On May 5, 2011, we notified the trial court that its amended certification was defective and ordered a second amended certification of Rogers’s right to appeal to state that this case is a plea-bargained case and to indicate whether any matters were raised by written motion filed and ruled on before trial or whether the trial judge has given permission to appeal.  See Tex. R. App. P. 25.2(a)(2), (d), (f), 37.1; Dears v. State, 154 S.W.3d 610, 613–15 (Tex. Crim. App. 2005).   On May 18, 2011, we received the trial court’s second amended certification of Rogers’s right to appeal.  The certification states that this “is a plea-bargain case, and the defendant has NO right of appeal.”

On May 18, 2011, we sent the parties a letter notifying them that the appeal may be dismissed unless any party files a response showing grounds for continuing the appeal based upon the new certification.  See Tex. R. App. P. 25.2(d), 43.2(f).  Rogers filed a pro se response arguing that the trial court did not provide him an opportunity to withdraw his guilty plea.  Rogers’s appointed counsel also filed a response arguing that the appeal should be continued because Rogers was originally granted permission to appeal and had an attorney appointed for that purpose and because the sole issue on appeal is whether the trial court impermissibly entered into the plea-bargain process.
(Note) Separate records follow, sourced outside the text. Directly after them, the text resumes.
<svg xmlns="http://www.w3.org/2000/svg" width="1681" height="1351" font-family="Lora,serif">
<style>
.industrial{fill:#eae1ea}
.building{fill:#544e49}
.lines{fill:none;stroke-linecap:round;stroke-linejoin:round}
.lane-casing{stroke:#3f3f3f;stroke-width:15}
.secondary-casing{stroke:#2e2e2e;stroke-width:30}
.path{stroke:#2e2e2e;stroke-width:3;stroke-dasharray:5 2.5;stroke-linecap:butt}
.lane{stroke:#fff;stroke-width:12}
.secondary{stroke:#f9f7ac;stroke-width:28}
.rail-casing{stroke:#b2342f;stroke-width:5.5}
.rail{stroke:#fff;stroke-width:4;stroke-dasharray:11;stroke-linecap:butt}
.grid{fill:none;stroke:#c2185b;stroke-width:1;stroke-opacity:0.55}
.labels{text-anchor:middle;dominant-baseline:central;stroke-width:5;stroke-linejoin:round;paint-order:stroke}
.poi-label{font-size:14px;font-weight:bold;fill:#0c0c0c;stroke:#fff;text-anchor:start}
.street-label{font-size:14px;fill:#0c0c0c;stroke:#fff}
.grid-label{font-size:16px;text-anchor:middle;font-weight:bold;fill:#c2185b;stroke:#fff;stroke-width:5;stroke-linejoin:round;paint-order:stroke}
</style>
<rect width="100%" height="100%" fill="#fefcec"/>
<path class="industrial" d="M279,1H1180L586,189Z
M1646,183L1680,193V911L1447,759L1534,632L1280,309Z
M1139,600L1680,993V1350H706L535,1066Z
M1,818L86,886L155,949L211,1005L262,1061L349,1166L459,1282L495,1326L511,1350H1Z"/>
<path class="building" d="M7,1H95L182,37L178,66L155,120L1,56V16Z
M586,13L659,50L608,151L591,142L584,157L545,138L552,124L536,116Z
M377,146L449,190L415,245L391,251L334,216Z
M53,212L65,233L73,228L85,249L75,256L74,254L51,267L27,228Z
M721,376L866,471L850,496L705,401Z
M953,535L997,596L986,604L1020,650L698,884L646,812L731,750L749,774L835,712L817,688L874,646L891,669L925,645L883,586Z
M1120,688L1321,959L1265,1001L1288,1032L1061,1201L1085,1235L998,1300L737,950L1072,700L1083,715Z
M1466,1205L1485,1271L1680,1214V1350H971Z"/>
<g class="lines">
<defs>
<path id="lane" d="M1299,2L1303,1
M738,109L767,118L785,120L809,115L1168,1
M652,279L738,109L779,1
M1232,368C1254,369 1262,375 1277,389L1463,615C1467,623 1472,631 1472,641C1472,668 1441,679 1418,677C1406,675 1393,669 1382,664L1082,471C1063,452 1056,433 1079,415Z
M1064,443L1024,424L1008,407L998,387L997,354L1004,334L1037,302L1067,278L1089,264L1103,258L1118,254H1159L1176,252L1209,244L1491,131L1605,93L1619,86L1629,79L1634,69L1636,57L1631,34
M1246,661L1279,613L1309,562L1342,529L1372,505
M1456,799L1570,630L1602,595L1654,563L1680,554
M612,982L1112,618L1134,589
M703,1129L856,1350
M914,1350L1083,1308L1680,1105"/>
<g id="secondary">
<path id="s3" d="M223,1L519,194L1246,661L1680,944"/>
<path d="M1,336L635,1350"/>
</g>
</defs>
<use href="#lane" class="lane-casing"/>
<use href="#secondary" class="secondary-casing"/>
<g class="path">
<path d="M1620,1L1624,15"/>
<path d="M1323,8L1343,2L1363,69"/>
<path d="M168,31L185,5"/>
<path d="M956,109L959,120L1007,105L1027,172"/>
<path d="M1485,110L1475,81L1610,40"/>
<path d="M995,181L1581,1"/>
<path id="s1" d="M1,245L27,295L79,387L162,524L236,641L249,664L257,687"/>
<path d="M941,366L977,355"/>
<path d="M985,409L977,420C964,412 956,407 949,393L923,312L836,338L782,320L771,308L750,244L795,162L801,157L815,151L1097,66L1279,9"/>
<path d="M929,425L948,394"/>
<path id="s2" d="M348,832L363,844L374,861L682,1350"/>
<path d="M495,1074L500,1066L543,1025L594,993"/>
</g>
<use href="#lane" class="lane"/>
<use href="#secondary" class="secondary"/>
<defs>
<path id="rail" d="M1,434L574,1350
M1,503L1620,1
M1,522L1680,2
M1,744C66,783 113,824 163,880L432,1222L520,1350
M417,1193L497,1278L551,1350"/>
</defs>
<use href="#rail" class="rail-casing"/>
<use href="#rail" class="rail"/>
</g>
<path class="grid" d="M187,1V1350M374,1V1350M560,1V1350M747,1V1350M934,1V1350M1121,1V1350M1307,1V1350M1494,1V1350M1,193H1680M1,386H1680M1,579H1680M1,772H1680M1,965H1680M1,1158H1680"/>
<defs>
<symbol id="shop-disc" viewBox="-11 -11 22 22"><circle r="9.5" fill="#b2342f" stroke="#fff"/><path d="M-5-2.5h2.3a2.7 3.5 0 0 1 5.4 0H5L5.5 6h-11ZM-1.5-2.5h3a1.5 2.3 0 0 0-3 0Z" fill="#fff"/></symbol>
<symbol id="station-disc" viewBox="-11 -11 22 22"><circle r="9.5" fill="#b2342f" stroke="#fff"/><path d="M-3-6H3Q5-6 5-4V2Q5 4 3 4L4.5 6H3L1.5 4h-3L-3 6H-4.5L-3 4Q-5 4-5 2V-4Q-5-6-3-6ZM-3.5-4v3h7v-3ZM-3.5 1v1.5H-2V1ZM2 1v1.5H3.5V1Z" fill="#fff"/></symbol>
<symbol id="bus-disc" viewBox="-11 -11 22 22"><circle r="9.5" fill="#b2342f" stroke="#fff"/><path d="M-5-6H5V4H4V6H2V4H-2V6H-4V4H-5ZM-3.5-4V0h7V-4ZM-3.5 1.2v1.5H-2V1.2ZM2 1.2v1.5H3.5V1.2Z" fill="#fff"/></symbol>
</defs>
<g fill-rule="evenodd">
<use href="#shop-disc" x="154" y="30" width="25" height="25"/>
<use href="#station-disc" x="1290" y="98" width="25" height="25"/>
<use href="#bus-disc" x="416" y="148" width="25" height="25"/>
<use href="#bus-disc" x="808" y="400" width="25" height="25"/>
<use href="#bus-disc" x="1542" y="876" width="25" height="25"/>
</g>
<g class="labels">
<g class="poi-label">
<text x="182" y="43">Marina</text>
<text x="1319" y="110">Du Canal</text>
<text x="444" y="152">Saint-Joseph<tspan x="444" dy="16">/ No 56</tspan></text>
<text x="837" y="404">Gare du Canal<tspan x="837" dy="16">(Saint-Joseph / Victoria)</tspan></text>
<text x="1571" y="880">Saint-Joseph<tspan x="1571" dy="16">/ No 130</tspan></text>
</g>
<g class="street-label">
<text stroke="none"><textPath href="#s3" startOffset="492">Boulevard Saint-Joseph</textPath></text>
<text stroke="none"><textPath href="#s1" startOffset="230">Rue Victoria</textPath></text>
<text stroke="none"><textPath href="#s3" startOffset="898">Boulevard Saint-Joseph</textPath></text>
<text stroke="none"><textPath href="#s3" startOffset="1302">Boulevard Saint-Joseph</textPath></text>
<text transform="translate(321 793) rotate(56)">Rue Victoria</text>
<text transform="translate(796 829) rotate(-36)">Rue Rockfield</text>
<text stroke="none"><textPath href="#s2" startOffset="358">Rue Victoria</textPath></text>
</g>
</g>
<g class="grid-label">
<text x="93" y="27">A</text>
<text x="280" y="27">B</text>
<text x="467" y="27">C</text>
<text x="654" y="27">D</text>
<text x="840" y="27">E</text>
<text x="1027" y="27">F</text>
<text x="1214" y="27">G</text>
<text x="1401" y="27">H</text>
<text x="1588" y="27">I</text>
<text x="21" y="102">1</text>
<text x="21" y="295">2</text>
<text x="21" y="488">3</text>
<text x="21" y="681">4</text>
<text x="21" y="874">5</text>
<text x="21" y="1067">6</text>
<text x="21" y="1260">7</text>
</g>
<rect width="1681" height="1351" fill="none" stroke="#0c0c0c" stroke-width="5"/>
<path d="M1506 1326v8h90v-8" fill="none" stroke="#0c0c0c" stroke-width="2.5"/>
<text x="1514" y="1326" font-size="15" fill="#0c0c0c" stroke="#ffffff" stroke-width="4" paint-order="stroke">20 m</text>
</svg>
These responses do not show grounds for continuing the appeal.  Rule 25.2(a)(2) provides that a plea-bargaining defendant may appeal only matters that were raised by written motion filed and ruled on before trial or after getting the trial court’s permission to appeal.  Tex. R. App. P. 25.2(a)(2); Chavez v. State, 183 S.W.3d 675, 680 (Tex. Crim. App. 2006) (requiring appellate courts to dismiss prohibited appeal without further action, regardless of basis for appeal).  Rogers’s basis for appeal does not concern matters raised by any written motion filed and ruled on before trial, and the trial court’s second amended certification of appeal does not otherwise give Rogers the right to appeal.  Consequently, because Rogers has no right to appeal, we dismiss the appeal.  See Tex. R. App. P. 25.2(d), 43.2(f); Chavez, 183 S.W.3d at 680.

 

 

SUE WALKER
JUSTICE

 

PANEL:  WALKER, MCCOY, and MEIER, JJ.

 

DO NOT PUBLISH

Tex. R. App. P. 47.2(b)

 

DELIVERED: July 7, 2011

 



[1]See Tex. R. App. P. 47.4.

[2]Rogers entered into a “split” plea bargain with the State, in which the State agreed to recommend five years’ confinement provided that if, before the sentencing hearing, Rogers was charged with a new offense or violated a condition of his bond, or if he failed to appear for the sentencing hearing, then the State agreed to recommend thirty years’ confinement.  After Rogers failed to appear at the sentencing hearing, the trial court sentenced him to thirty years’ imprisonment in accordance with the terms of the plea bargain.